In many experiments, we set the significance threshold to be 5% (or a p-value threshold of 0.05). This means that we’ll accept that Variation A is better than Variation B if A beats B by a margin large enough that a false positive would only happen 5% of the time. Phrased another way, this means that Variation A needs to do a lot better than Variation B to be considered the “winner” of the A/B test; if it’s only a little bit better, then it might just be random chance. This helps us be confident that our experiments are improving conversion rates, and not just making random, useless (or even detrimental) changes to our product. But if we stop the experiment before it’s over, then this has the effect of relaxing the 5% constraint, sometimes by a huge amount. The more often we check the experiment (with the intent of stopping it if it shows significance), the more we undermine the power of A/B testing.
I ran some simulated A/B tests to see what would happen if we check our experiments while they’re still running. The simulation was as follows:
- We have two variations of our product, A and B, and we want to see which converts better.
- I set up the simulation so that the conversion rate for both variations was exactly 10%. So if an A/B test experiment reported that one variation converted better than the other, then that would be a false positive.

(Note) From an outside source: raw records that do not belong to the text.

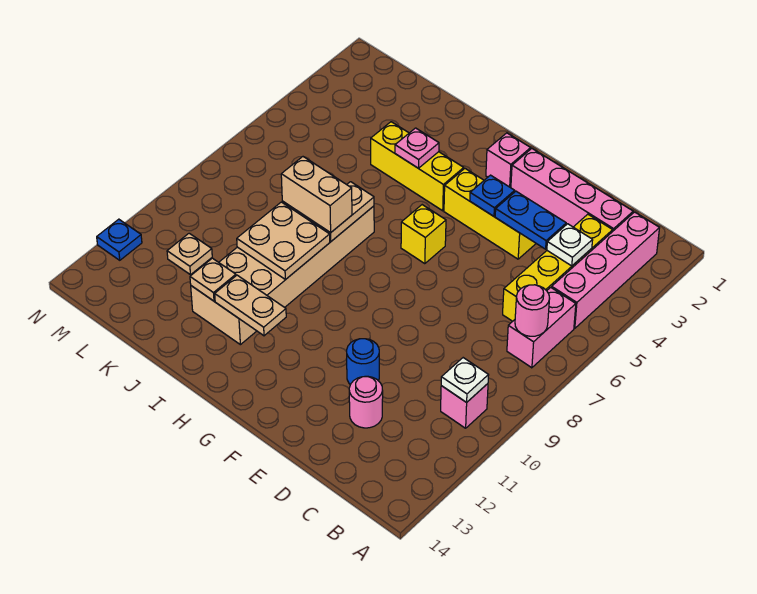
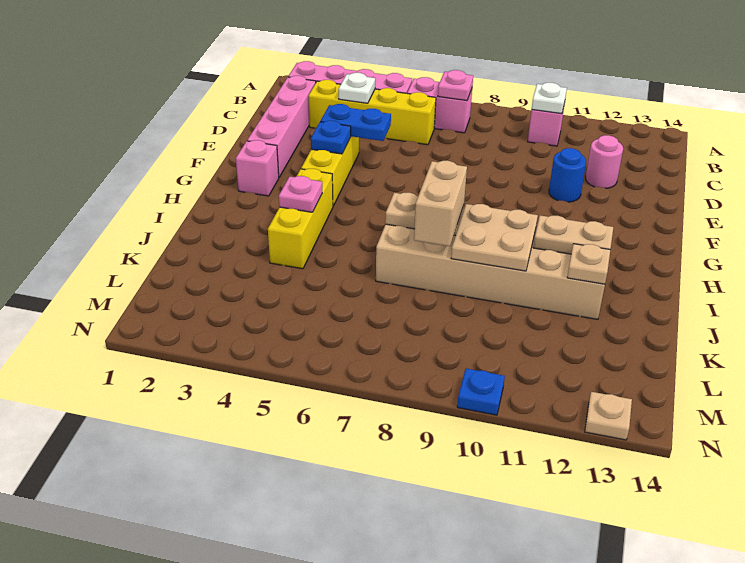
pink round brick B7 level 2 -> pink plate B7 level 2
blue plate D4:E4 level 2 -> blue plate E4:E5 level 2
yellow brick G6 level 1 -> none
tan plate H12:I12 level 2 -> tan plate I11:I12 level 2
tan plate L11 level 1 -> tan plate N13 level 1
blue plate N12 level 1 -> blue plate N10 level 1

- I ran both variations against 1000 simulated visitors each, measured the final conversion rate for each variation, and calculated the p-value based on the difference in conversion rates. I set the p-value threshold to 0.05, so that we expect a false positive rate of 5%. Sure enough, when I ran several A/B test simulations, about 5% of them resulted in a false positive.
- Then I simulated what would happen if we checked for statistical significance midway through, after just 500 visitors had seen each variation (as well as once more at the end). Now what percentage led to false positives? This time, I saw a false positive rate of around 8.4% (out of 100,000 simulations, 8,426 of them were false positives). Even just one check mid-way through increased our false positive rate significantly (from 5% to 8.4%).
- Now I decided to see what would happen if we checked even more often. What if I had checked my Optimizely dashboard every 100 visitors (10 total checks throughout the 1000 visitors), and stopped the A/B test if I saw statistical significance at any one of those checks? What about every 50 visitors? What about every visitor, i.e. we stop the test as soon as we hit statistical significance at all? Here are the results:
|Number of checks||Simulated False Positive Rate|
|1, at the end (like we’re supposed to)||5.0%|
|2 (every 500 visitors)||8.4%|
|5 (every 200 visitors)||14.3%|
|10 (every 100 visitors)||19.5%|
|20 (every 50 visitors)||25.5%|
|100 (every 10 visitors)||40.1%|
|1000 (every visitor)||63.5%|
This means that if we’re monitoring our A/B test and stopping it as soon as we hit significance, the false positive rate will be over 60%. That’s worse than useless! In cases like this, even a worse variation has a decent chance of winning.
The fix to this problem is simple: don’t stop your A/B tests part-way through! Let them run their course, and then determine whether the results are significant.
It is possible to design an A/B test experiment such that it’s okay to stop it before completion, or even just let it run indefinitely until it hits significance. However, the statistics involved are a lot more complicated than the two-tailed test we use in traditional A/B testing.